As a student of history, I have seen that in some cases interested parties do push history off its academic pedestal and try to erect it on a foundation comprising hearsay, emotions, personal experiences and faith. The creature standing on this base ceases to be history and is cursed to inhabit the shadowy world where facts are unwelcome. The populists, peddlers of hoaxes and inhabitants of echo chambers often try to bestow a pedigree on this creature. A pedigree that crumbles when subjected to rigorous scrutiny.
Another effort that has baffled me is the quest to slot people and events into binaries—black or white. Throughout history, man has walked on the grey side. And that is why no trained historian shuns the greys. I feel that this game of binaries might perhaps be rooted in the need for closure. Perhaps, that is also why we have so many conspiracy theories about deaths.
Will we ever have closure on Netaji Subhas Chandra Bose’s death? Will the conspiracy theories about Lal Bahadur Shastri’s passing in Tashkent die out?
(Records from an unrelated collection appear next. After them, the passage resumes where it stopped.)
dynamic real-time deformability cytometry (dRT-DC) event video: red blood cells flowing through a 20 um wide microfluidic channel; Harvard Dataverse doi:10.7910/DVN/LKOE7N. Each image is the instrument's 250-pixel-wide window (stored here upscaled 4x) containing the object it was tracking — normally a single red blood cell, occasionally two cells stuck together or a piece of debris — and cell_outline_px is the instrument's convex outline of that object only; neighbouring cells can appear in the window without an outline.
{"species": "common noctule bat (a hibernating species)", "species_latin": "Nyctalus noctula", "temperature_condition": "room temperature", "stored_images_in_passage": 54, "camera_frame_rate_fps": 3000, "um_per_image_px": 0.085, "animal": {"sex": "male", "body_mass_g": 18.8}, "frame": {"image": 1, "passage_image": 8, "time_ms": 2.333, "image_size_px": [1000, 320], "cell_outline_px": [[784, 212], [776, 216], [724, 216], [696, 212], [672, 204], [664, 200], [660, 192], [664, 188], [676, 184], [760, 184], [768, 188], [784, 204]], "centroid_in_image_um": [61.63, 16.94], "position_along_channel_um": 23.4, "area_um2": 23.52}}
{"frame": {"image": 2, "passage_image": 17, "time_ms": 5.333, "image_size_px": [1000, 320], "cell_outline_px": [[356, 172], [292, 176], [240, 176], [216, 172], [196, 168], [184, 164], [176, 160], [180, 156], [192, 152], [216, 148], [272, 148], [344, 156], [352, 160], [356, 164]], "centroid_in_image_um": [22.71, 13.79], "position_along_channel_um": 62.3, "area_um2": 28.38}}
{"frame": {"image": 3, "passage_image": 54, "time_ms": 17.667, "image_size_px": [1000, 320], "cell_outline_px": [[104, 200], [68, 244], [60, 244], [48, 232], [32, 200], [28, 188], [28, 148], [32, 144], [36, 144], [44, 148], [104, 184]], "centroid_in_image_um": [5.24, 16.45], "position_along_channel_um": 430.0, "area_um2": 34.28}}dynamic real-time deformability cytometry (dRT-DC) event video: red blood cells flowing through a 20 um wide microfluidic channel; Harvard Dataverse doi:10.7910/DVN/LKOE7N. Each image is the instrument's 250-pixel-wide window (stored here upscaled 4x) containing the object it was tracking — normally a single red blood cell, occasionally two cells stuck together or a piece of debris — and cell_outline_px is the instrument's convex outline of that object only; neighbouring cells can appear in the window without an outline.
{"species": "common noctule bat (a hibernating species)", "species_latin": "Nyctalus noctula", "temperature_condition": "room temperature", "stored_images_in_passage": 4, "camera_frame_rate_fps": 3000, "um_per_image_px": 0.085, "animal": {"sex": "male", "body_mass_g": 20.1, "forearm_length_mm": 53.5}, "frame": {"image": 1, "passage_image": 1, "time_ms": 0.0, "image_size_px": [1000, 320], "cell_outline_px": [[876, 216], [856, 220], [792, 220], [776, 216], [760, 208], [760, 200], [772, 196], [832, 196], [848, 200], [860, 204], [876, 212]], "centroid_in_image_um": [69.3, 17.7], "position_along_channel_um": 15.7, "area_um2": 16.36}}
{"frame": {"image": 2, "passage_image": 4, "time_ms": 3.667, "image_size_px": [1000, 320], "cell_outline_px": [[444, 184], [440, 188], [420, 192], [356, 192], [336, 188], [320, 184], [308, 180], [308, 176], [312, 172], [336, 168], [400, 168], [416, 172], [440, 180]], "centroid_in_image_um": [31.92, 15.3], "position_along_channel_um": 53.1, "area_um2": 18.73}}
Or even those about the comparatively recent passing of everyone from Madhavrao Scindia to Rajesh Pilot to G.M.C. Balayogi and Y.S. Rajasekhara Reddy?
This special issue of THE WEEK, too, features a man whose death has got more press than his life. But we have set the death aside to focus on the life of Syama Prasad Mookerjee—former Union minister, a colossus in academia, former president of the Maha Bodhi Society and the Royal Asiatic Society of Bengal, a fine orator and founder of the Jana Sangh.
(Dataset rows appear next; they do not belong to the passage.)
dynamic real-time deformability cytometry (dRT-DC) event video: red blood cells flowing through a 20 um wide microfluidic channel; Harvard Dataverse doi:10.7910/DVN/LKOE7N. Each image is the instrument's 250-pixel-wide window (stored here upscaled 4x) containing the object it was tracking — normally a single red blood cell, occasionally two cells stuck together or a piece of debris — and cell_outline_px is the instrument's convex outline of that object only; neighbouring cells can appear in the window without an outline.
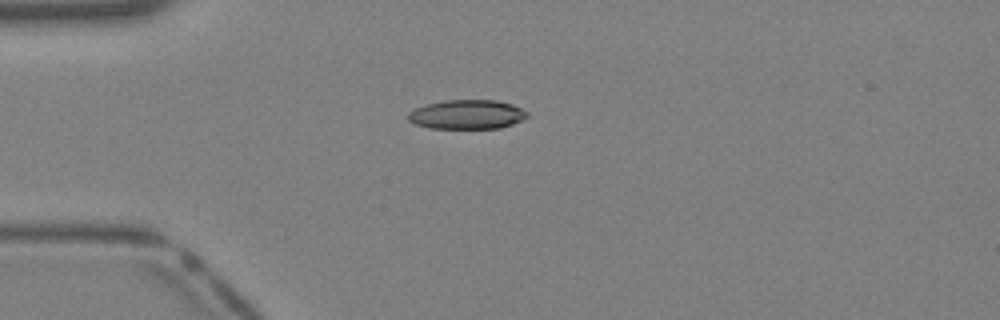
{"species": "Egyptian fruit bat (a non-hibernating species)", "species_latin": "Rousettus aegyptiacus", "temperature_condition": "warm", "stored_images_in_passage": 30, "camera_frame_rate_fps": 3000, "um_per_image_px": 0.085, "animal": {"sex": "female"}, "frame": {"image": 1, "passage_image": 1, "time_ms": 0.0, "image_size_px": [1000, 320], "cell_outline_px": [[528, 116], [512, 124], [500, 128], [428, 128], [416, 124], [408, 120], [408, 112], [416, 108], [428, 104], [444, 100], [496, 100], [512, 104], [528, 112]], "centroid_in_image_um": [39.69, 9.73], "position_along_channel_um": 45.3, "area_um2": 20.17}}
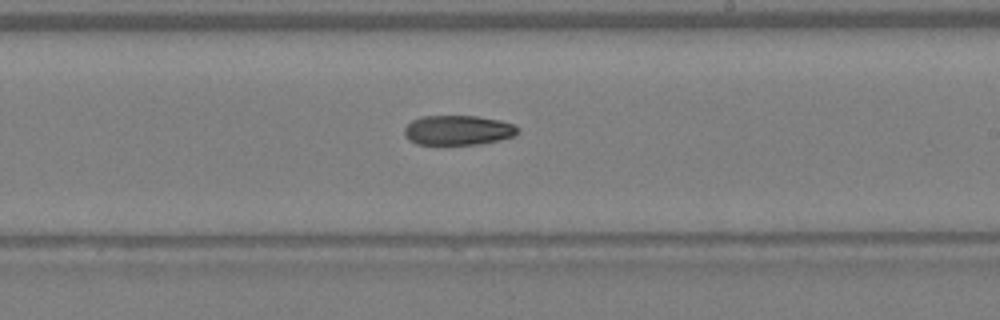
{"frame": {"image": 2, "passage_image": 14, "time_ms": 4.333, "image_size_px": [1000, 320], "cell_outline_px": [[520, 132], [512, 136], [496, 140], [476, 144], [416, 144], [408, 140], [404, 132], [404, 128], [412, 120], [420, 116], [476, 116], [500, 120], [512, 124], [520, 128]], "centroid_in_image_um": [38.9, 11.05], "position_along_channel_um": 250.1, "area_um2": 19.54}}
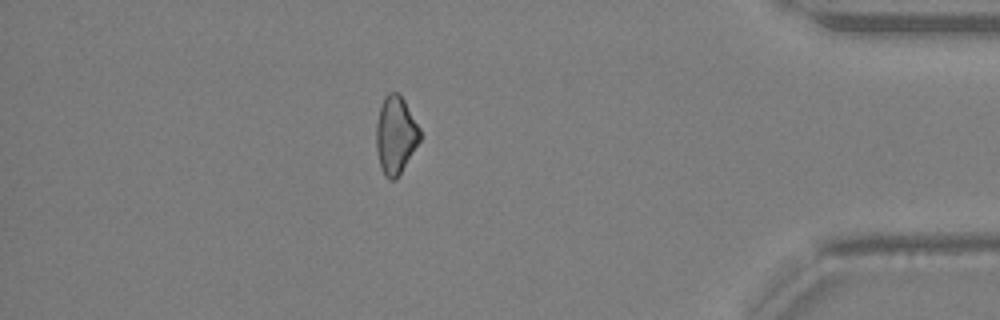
{"frame": {"image": 3, "passage_image": 25, "time_ms": 8.0, "image_size_px": [1000, 320], "cell_outline_px": [[420, 140], [396, 180], [388, 180], [384, 176], [380, 164], [376, 148], [376, 124], [380, 104], [384, 96], [388, 92], [400, 92], [420, 128]], "centroid_in_image_um": [33.61, 11.45], "position_along_channel_um": 401.6, "area_um2": 19.94}}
Senior Special Correspondent Rabi Banerjee accessed declassified documents from the home department of West Bengal and spoke to multiple sources to bring you this uncommon life. Justice Chittatosh Mookerjee’s article on his uncle is a wholesome addition to the package. There are also interviews with former governor Tathagata Roy and Netaji’s grandson Chandra Bose.
I am sure that it was no easy assignment for Rabi, considering that both Mookerjee’s detractors and admirers seek to highlight elements that bolster their arguments. And also taking into account the amount of misinformation peddled about him and magnified by WhatsApp University. Neither Rabi nor I would claim that the Mookerjee story is complete. We only hope that it would encourage others to complete the story—with facts. For example, Mookerjee’s stand on Article 370 alone is worth studying; his views on the legislation had changed over time.
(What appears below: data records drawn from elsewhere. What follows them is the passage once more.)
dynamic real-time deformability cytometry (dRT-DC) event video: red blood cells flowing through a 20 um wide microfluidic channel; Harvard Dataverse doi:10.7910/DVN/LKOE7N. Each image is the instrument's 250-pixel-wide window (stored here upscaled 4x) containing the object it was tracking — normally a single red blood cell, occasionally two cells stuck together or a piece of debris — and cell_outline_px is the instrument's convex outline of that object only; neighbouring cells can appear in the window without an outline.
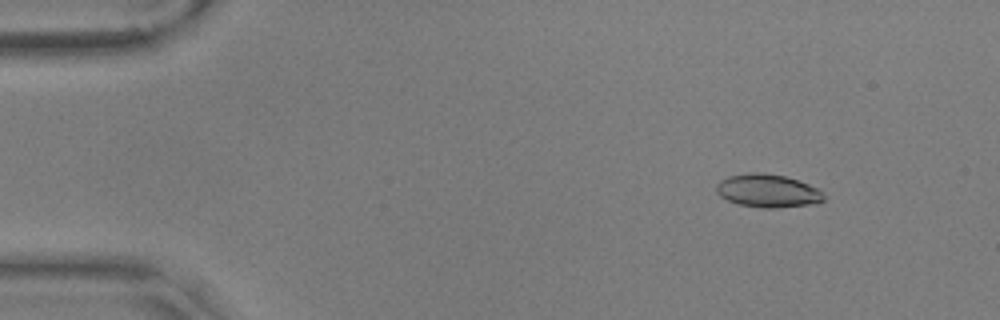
{"species": "common noctule bat (a hibernating species)", "species_latin": "Nyctalus noctula", "temperature_condition": "warm", "stored_images_in_passage": 56, "camera_frame_rate_fps": 3000, "um_per_image_px": 0.085, "animal": {"sex": "male", "body_mass_g": 17.9, "forearm_length_mm": 54.2}, "frame": {"image": 1, "passage_image": 7, "time_ms": 2.0, "image_size_px": [1000, 320], "cell_outline_px": [[824, 200], [816, 204], [776, 208], [760, 208], [736, 204], [720, 196], [716, 192], [716, 184], [720, 180], [728, 176], [748, 172], [764, 172], [784, 176], [808, 184], [824, 192]], "centroid_in_image_um": [65.24, 16.22], "position_along_channel_um": 19.8, "area_um2": 21.04}}
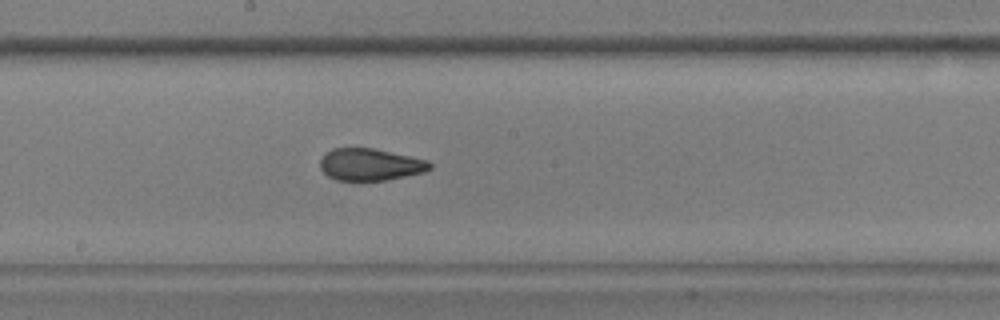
{"frame": {"image": 2, "passage_image": 31, "time_ms": 10.0, "image_size_px": [1000, 320], "cell_outline_px": [[432, 168], [424, 172], [388, 180], [336, 180], [328, 176], [320, 168], [320, 160], [324, 152], [332, 148], [372, 148], [428, 160], [432, 164]], "centroid_in_image_um": [31.45, 13.98], "position_along_channel_um": 216.7, "area_um2": 20.52}}
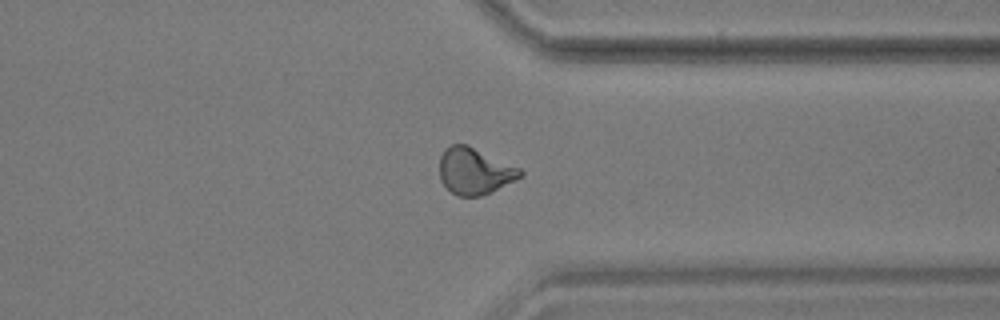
{"frame": {"image": 3, "passage_image": 44, "time_ms": 14.333, "image_size_px": [1000, 320], "cell_outline_px": [[524, 176], [492, 192], [480, 196], [456, 196], [440, 180], [440, 156], [452, 144], [468, 144], [520, 168], [524, 172]], "centroid_in_image_um": [40.38, 14.55], "position_along_channel_um": 371.0, "area_um2": 21.91}, "authors_computed_cell_mechanics": {"area_um2": 21.1259, "velocity_mm_per_s": 3.5914, "shape_relaxation_time_tau1_ms": 7.9129, "shape_relaxation_time_tau2_ms": 1.2216, "deformation_change_tau1": 0.2076, "deformation_change_tau2": 0.0753}}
The most widely circulated Mookerjee quote is the one that calls for one flag, one prime minister and one Constitution for India. I agree to the last two wholeheartedly. The first one is debatable though. Every US state has a flag featuring local elements, and they take nothing away from “The Star-Spangled Banner”. Republics in the USSR had their own flags; many Russian cities have flags. Australian states and cities have flags. Sometimes, flags reflect current realities. For example, the flag of the American state of Mississippi has been taken down in the light of the Black Lives Matter protests; the flag featured Confederate symbols. On September 2, a state commission picked a new design: a brilliant white magnolia—the state flower—on a rich navy blue backdrop, flanked by red and gold bars.
While nationalism and national symbols hold us in a warm hug of togetherness, it does not and should not call for an extinguishing of individuality. Else, why would a nationalist like Mookerjee reply in Bengali to Mahatma Gandhi’s letter to him in Hindi?